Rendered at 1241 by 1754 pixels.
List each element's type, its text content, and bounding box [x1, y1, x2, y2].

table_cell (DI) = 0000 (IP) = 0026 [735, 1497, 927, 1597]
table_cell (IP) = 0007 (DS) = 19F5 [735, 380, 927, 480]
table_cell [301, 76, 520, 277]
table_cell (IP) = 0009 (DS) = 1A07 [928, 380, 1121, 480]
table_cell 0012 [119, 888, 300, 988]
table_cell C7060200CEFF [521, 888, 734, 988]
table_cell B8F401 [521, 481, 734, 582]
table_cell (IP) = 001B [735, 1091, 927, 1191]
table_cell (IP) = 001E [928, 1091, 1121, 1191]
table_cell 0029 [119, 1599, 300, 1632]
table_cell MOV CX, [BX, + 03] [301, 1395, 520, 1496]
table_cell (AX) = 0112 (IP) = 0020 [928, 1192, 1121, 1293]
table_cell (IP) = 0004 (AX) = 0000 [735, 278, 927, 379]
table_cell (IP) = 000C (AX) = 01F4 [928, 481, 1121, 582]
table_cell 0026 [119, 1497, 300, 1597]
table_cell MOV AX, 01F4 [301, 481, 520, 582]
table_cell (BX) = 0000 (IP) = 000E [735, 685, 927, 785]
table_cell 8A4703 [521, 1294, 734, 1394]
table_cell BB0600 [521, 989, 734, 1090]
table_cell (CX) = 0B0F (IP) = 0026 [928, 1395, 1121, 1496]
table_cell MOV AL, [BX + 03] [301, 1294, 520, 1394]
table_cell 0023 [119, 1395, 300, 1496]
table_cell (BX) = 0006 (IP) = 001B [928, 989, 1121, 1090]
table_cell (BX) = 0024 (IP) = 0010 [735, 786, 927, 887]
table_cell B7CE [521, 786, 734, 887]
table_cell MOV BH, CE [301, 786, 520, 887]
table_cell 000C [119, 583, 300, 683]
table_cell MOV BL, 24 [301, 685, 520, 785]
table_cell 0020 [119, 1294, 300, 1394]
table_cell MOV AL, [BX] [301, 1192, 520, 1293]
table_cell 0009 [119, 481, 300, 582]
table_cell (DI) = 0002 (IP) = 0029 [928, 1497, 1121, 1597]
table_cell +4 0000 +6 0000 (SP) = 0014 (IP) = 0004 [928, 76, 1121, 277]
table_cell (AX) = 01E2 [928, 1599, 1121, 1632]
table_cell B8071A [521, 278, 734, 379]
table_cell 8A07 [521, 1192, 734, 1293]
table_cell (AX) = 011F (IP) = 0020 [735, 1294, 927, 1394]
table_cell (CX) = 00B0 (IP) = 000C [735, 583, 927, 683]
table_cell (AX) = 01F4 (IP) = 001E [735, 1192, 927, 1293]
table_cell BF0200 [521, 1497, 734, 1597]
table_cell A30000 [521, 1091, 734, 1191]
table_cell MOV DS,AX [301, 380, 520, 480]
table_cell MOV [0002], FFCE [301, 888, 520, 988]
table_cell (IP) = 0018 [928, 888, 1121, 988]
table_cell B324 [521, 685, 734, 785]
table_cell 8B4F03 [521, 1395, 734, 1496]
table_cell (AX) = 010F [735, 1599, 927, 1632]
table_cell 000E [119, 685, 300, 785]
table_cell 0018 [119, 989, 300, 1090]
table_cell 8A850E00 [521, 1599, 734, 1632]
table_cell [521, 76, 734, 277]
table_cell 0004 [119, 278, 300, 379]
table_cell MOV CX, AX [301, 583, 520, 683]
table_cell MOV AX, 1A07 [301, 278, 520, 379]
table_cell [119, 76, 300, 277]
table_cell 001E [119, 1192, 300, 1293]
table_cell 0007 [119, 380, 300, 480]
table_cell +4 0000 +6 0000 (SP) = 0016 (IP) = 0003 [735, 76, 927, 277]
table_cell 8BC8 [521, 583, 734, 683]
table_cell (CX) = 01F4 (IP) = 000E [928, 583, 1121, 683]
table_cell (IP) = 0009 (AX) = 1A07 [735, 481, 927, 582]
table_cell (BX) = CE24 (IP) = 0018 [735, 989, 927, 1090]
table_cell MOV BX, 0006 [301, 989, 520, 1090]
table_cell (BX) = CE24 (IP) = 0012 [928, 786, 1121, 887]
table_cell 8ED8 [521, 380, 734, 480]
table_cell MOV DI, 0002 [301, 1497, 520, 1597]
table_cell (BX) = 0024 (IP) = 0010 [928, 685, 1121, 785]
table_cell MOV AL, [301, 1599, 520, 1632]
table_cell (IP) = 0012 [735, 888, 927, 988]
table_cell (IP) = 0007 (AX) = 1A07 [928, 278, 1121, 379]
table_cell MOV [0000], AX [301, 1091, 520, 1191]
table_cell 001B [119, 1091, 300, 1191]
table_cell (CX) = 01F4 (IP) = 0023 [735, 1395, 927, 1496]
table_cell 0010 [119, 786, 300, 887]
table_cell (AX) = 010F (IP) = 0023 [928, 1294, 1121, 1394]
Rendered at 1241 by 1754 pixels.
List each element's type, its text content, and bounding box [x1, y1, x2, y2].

Written problem
Reproduce the entries above, substituting "enclosing box" for every "bounding box" and leaving everything else as it is.

Answer to the exercise
Rendered at 1241 by 1754 pixels.
List each element's type, its text content, and enclosing box [x1, y1, x2, y2].

table_cell (DI) = 0000 (IP) = 0026 [735, 1497, 927, 1597]
table_cell (IP) = 0007 (DS) = 19F5 [735, 380, 927, 480]
table_cell [301, 76, 520, 277]
table_cell (IP) = 0009 (DS) = 1A07 [928, 380, 1121, 480]
table_cell 0012 [119, 888, 300, 988]
table_cell C7060200CEFF [521, 888, 734, 988]
table_cell B8F401 [521, 481, 734, 582]
table_cell (IP) = 001B [735, 1091, 927, 1191]
table_cell (IP) = 001E [928, 1091, 1121, 1191]
table_cell 0029 [119, 1599, 300, 1632]
table_cell MOV CX, [BX, + 03] [301, 1395, 520, 1496]
table_cell (AX) = 0112 (IP) = 0020 [928, 1192, 1121, 1293]
table_cell (IP) = 0004 (AX) = 0000 [735, 278, 927, 379]
table_cell (IP) = 000C (AX) = 01F4 [928, 481, 1121, 582]
table_cell 0026 [119, 1497, 300, 1597]
table_cell MOV AX, 01F4 [301, 481, 520, 582]
table_cell (BX) = 0000 (IP) = 000E [735, 685, 927, 785]
table_cell 8A4703 [521, 1294, 734, 1394]
table_cell BB0600 [521, 989, 734, 1090]
table_cell (CX) = 0B0F (IP) = 0026 [928, 1395, 1121, 1496]
table_cell MOV AL, [BX + 03] [301, 1294, 520, 1394]
table_cell 0023 [119, 1395, 300, 1496]
table_cell (BX) = 0006 (IP) = 001B [928, 989, 1121, 1090]
table_cell (BX) = 0024 (IP) = 0010 [735, 786, 927, 887]
table_cell B7CE [521, 786, 734, 887]
table_cell MOV BH, CE [301, 786, 520, 887]
table_cell 000C [119, 583, 300, 683]
table_cell MOV BL, 24 [301, 685, 520, 785]
table_cell 0020 [119, 1294, 300, 1394]
table_cell MOV AL, [BX] [301, 1192, 520, 1293]
table_cell 0009 [119, 481, 300, 582]
table_cell (DI) = 0002 (IP) = 0029 [928, 1497, 1121, 1597]
table_cell +4 0000 +6 0000 (SP) = 0014 (IP) = 0004 [928, 76, 1121, 277]
table_cell (AX) = 01E2 [928, 1599, 1121, 1632]
table_cell B8071A [521, 278, 734, 379]
table_cell 8A07 [521, 1192, 734, 1293]
table_cell (AX) = 011F (IP) = 0020 [735, 1294, 927, 1394]
table_cell (CX) = 00B0 (IP) = 000C [735, 583, 927, 683]
table_cell (AX) = 01F4 (IP) = 001E [735, 1192, 927, 1293]
table_cell BF0200 [521, 1497, 734, 1597]
table_cell A30000 [521, 1091, 734, 1191]
table_cell MOV DS,AX [301, 380, 520, 480]
table_cell MOV [0002], FFCE [301, 888, 520, 988]
table_cell (IP) = 0018 [928, 888, 1121, 988]
table_cell B324 [521, 685, 734, 785]
table_cell 8B4F03 [521, 1395, 734, 1496]
table_cell (AX) = 010F [735, 1599, 927, 1632]
table_cell 000E [119, 685, 300, 785]
table_cell 0018 [119, 989, 300, 1090]
table_cell 8A850E00 [521, 1599, 734, 1632]
table_cell [521, 76, 734, 277]
table_cell 0004 [119, 278, 300, 379]
table_cell MOV CX, AX [301, 583, 520, 683]
table_cell MOV AX, 1A07 [301, 278, 520, 379]
table_cell [119, 76, 300, 277]
table_cell 001E [119, 1192, 300, 1293]
table_cell 0007 [119, 380, 300, 480]
table_cell +4 0000 +6 0000 (SP) = 0016 (IP) = 0003 [735, 76, 927, 277]
table_cell 8BC8 [521, 583, 734, 683]
table_cell (CX) = 01F4 (IP) = 000E [928, 583, 1121, 683]
table_cell (IP) = 0009 (AX) = 1A07 [735, 481, 927, 582]
table_cell (BX) = CE24 (IP) = 0018 [735, 989, 927, 1090]
table_cell MOV BX, 0006 [301, 989, 520, 1090]
table_cell (BX) = CE24 (IP) = 0012 [928, 786, 1121, 887]
table_cell 8ED8 [521, 380, 734, 480]
table_cell MOV DI, 0002 [301, 1497, 520, 1597]
table_cell (BX) = 0024 (IP) = 0010 [928, 685, 1121, 785]
table_cell MOV AL, [301, 1599, 520, 1632]
table_cell (IP) = 0012 [735, 888, 927, 988]
table_cell (IP) = 0007 (AX) = 1A07 [928, 278, 1121, 379]
table_cell MOV [0000], AX [301, 1091, 520, 1191]
table_cell 001B [119, 1091, 300, 1191]
table_cell (CX) = 01F4 (IP) = 0023 [735, 1395, 927, 1496]
table_cell 0010 [119, 786, 300, 887]
table_cell (AX) = 010F (IP) = 0023 [928, 1294, 1121, 1394]
Rendered at 1241 by 1754 pixels.
List each element's type, its text content, and enclosing box [x1, y1, x2, y2].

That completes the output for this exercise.